-- DESCRIPTION OF THE TASK --
Reproduce every line of text from the records below word for word. Leave out the pictures.

-- RECORDS PROVIDED --

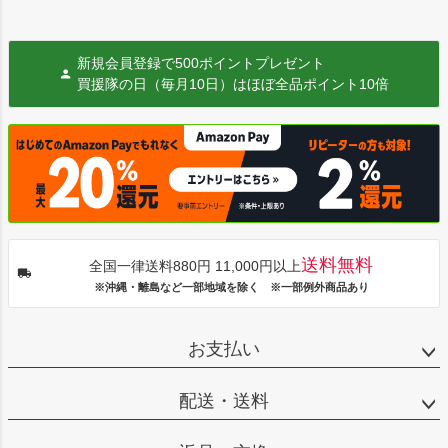
新規会員登録で500ポイントプレゼント
買援隊の日（毎月10日）はほぼ全品ポイント10倍
送料無料
全国一律送料880円 11,000円以上
※沖縄・離島など一部地域を除く ※一部例外商品あり
お支払い
配送・送料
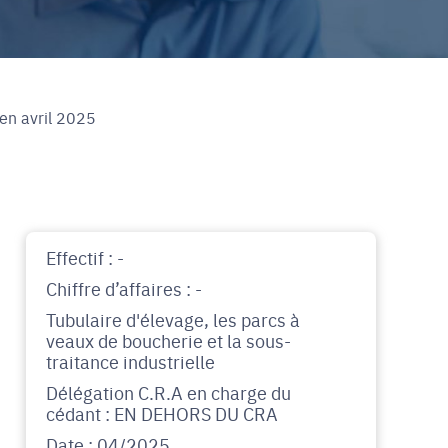
en avril 2025
Effectif : -
Chiffre d’affaires : -
Tubulaire d'élevage, les parcs à
veaux de boucherie et la sous-
traitance industrielle
Délégation C.R.A en charge du
cédant : EN DEHORS DU CRA
Date : 04/2025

-- THE ANSWER --
新規会員登録で500ポイントプレゼント
買援隊の日（毎月10日）はほぼ全品ポイント10倍
送料無料
全国一律送料880円 11,000円以上
※沖縄・離島など一部地域を除く ※一部例外商品あり
お支払い
配送・送料
en avril 2025
Effectif : -
Chiffre d’affaires : -
Tubulaire d'élevage, les parcs à
veaux de boucherie et la sous-
traitance industrielle
Délégation C.R.A en charge du
cédant : EN DEHORS DU CRA
Date : 04/2025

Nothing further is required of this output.